If $f: \>{\mathbb R}_{\geq0}\to{\mathbb R}$ is continuous, and $\lim_{x\to\infty}\bigl|f(x)\bigr|=\infty$, then $$\lim_{x\to\infty}{1\over x}\int_0^x\bigl|\sin(f(t))\bigr|\>dt={2\over\pi}\ .$$

In other words it says that average value of function $|\sin(f(t))|$ from $0$ to infinity is equal to average value of $|\sin(t)|$ from $0$ to infinity (which is $\frac{2}{\pi}$), when $f(t)$ satisfies conditions shown above.
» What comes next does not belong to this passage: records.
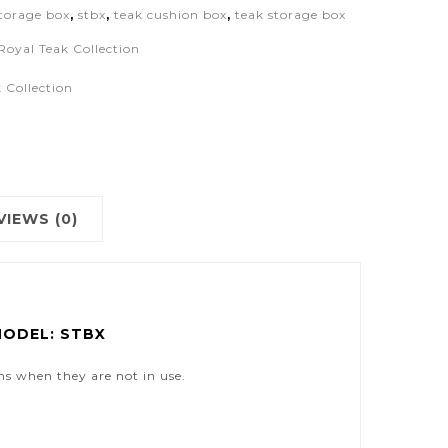
storage box
,
stbx
,
teak cushion box
,
teak storage box
Royal Teak Collection
 Collection
VIEWS (0)
MODEL: STBX
ons when they are not in use.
I don't know how to prove it. I've checked it numerically for few cases using desmos. There is problem with proving it for single cases, because the integral $\int_0^x|\sin(f(t))|dt$ is almost always very hard to calculate and requires using special functions like Fresnel S integral.
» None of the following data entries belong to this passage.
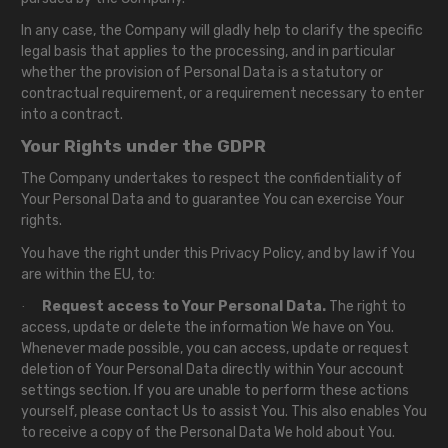
In any case, the Company will gladly help to clarify the specific
legal basis that applies to the processing, and in particular
whether the provision of Personal Data is a statutory or
contractual requirement, or a requirement necessary to enter
into a contract.
Your Rights under the GDPR
The Company undertakes to respect the confidentiality of
Your Personal Data and to guarantee You can exercise Your
rights.
You have the right under this Privacy Policy, and by law if You
are within the EU, to:
Request access to Your Personal Data.
The right to
·
access, update or delete the information We have on You.
Whenever made possible, you can access, update or request
deletion of Your Personal Data directly within Your account
settings section. If you are unable to perform these actions
yourself, please contact Us to assist You. This also enables You
to receive a copy of the Personal Data We hold about You.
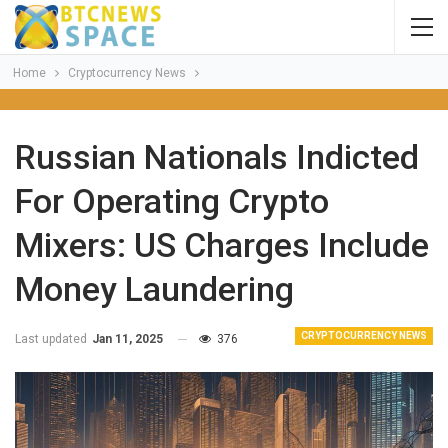
Home
Cryptocurrency News
Russian Nationals Indicted
For Operating Crypto
Mixers: US Charges Include
Money Laundering
CRYPTOCURRENCY NEWS
Last updated
Jan 11, 2025
376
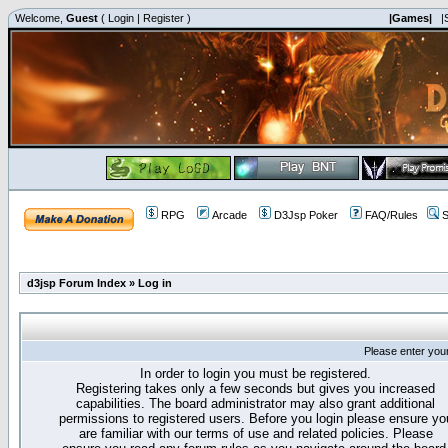
Welcome,
Guest
(
Login
|
Register
)
|Games|
|
RPG
Arcade
D3Jsp Poker
FAQ/Rules
S
d3jsp Forum Index
»
Log in
Please enter you
In order to login you must be registered.
Registering takes only a few seconds but gives you increased
capabilities. The board administrator may also grant additional
permissions to registered users. Before you login please ensure yo
are familiar with our terms of use and related policies. Please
If you have any ideas, how to prove it, please let me know.

Thanks for all the help.

Answer 1

The conjecture is not true. Let $f$ be a continuous approximation to the step function $\pi\lfloor x\rfloor$, where the portions of the curve that connect consecutive horizontal steps get steeper and steeper as $x\to\infty$ in a way that the total length of the intervals where $f(x)$ is not an integer multiple of $\pi$ is finite. Then $\lim_{x\to\infty}{1\over x}\int_0^x|\sin(f(t))|\,dt=0$, not $2/\pi$.

Answer 2

No, this conjecture is not true. Consider a continuous function such that $f(x) = 2\pi n$ for $x\in [n+1/n^2, n+1]$. Then we get for $n\leq x \leq n+1$ $$ \frac{1}{x} \int_0^x \vert \sin(f(t)) \vert dt \leq \frac{1}{n} \sum_{k=1}^\infty \int_{k}^{k+1/k^2} \vert \sin(f(t)) \vert dt \leq \frac{1}{n} \sum_{k\geq 1} \frac{1}{k^2} \rightarrow 0 $$ for $n\rightarrow \infty$.